Mencari Mitra Untuk Berkembang
Konsep one stop learning yang dikembangkan SAEC setidaknya membuktikan bahwa lembaga pendidikan ini kini banyak dibutuhkan masyarakat di berbagai daerah. “Perkembangannya terus membanggakan. Permintaan pembukaan cabang dari berbagai daerah juga semakin banyak. Karena itu, waktu 10 tahun sudah membuktikan bahwa SAEC memiliki strategi yang tepat dalam mengembangkan system pendidikan anak,” ujar Setiana Widjaja. Bahkan, lanjut Setiana, SAEC memperoleh pengakuan dari Depdiknas, sebagai lembaga pendidikan berprestasi pada tahun 2006 di tingkat nasional mewakili Jakarta. “Hal ini bukti bahwa Departemen Pendidikan Nasional melihat kami cukup potensial,” lanjut Setiana. Anda tertarik berkembang bersama SAEC, silakan kontak ditelepon 0818136012,08179971437.

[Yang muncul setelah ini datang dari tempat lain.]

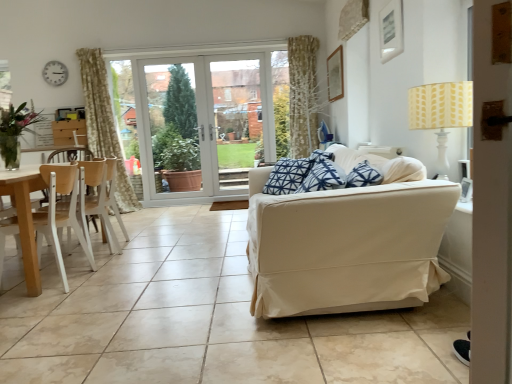
Identify the location of vacant space to the right of wooden chair at left, the 2th chair from the front. (142, 246).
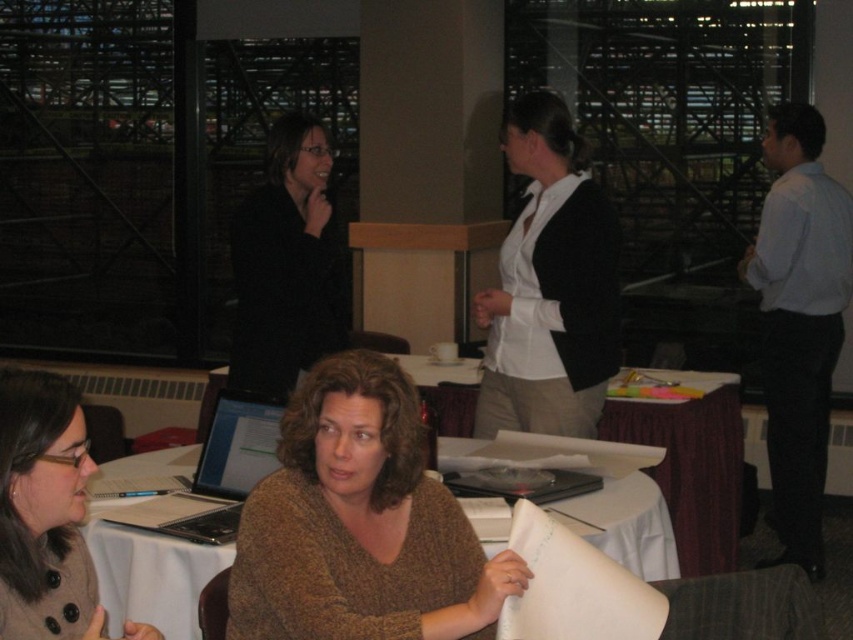
Question: Where is white paper at center located in relation to brown wool sweater at lower left in the image?

Choices:
 (A) above
 (B) below

Answer: (B)

Question: Is brown soft sweater at center wider than white paper at center?

Choices:
 (A) yes
 (B) no

Answer: (B)

Question: Which object is positioned farthest from the brown soft sweater at center?

Choices:
 (A) white matte shirt at center
 (B) white paper at center

Answer: (A)

Question: Is brown soft sweater at center above white matte shirt at center?

Choices:
 (A) yes
 (B) no

Answer: (B)

Question: Which point appears farthest from the camera in this image?

Choices:
 (A) (408, 552)
 (B) (577, 442)

Answer: (B)

Question: Which object is farther from the camera taking this photo?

Lembaga Pendidikan Investasi Hanya Rp 125 juta
Dalam mengembangkan SAEC ke berbagai daerah, Setiana mengembangkannya melalui system bisnis franchise. Ada empat alasan mengapa SAEC sangat prospektif dikembangkan di daerah-daerah. Pertama, SAEC membidik segmen menengah bawah yang notabene memiliki ceruk pasar terbesar. Kedua,sebagai lembaga pndidikan, SAEC menawarkan cakupan multi program sehingga memiliki peluang yang lebih besar untuk sukses. Ketiga, adanya dukungan manajemen yang baik kepada franchisee, serta terbukti bisnis ini eksis berdasarkan pengalaman yang telah dilaluinya selama lebih dari 10 tahun. Bagaimana persyaratan menjadi franchiseenya? Cukup mudah. Hanya bermodalkan Rp 125 juta, termasuk franchise fee sebesesar Rp75 juta untuk 5 tahun) seorang sudah bisa memiliki bisnis lembaga pendidikan yang bermutu dan terbukti eksistensinya. Rinciannya, Rp50 juta untuk persiapan infrastruktur pendidikan seperti AC, kursi, komputer, alat-alat belajar dan lain sebagainya, dengan royalty fee sebesar 10% dari penghasilan kotor. Tidak hanya itu, calon franchisee pun juga mendapat berbagai support dari franchisor hingga franchisee mampu berjalan mandiri. Mulai dari rekrutmen dan pelatihan guru dan staf admnistrasi, penyediaan buku, program dan kurikulum hingga ke monitoring. Lantaran segmen yang dibidik adalah menengah-bawah, maka harga per paket untuk mengikuti pendidikan di SAEC terbilang tidak mahal. Berkisar antara Rp 100 ribu hingga Rp 150 ribu per bulan (untuk kursus 2x dalam seminggu). “Yang kami berikan adalah high value education untuk medium to low economic income,” lanjut Setiana.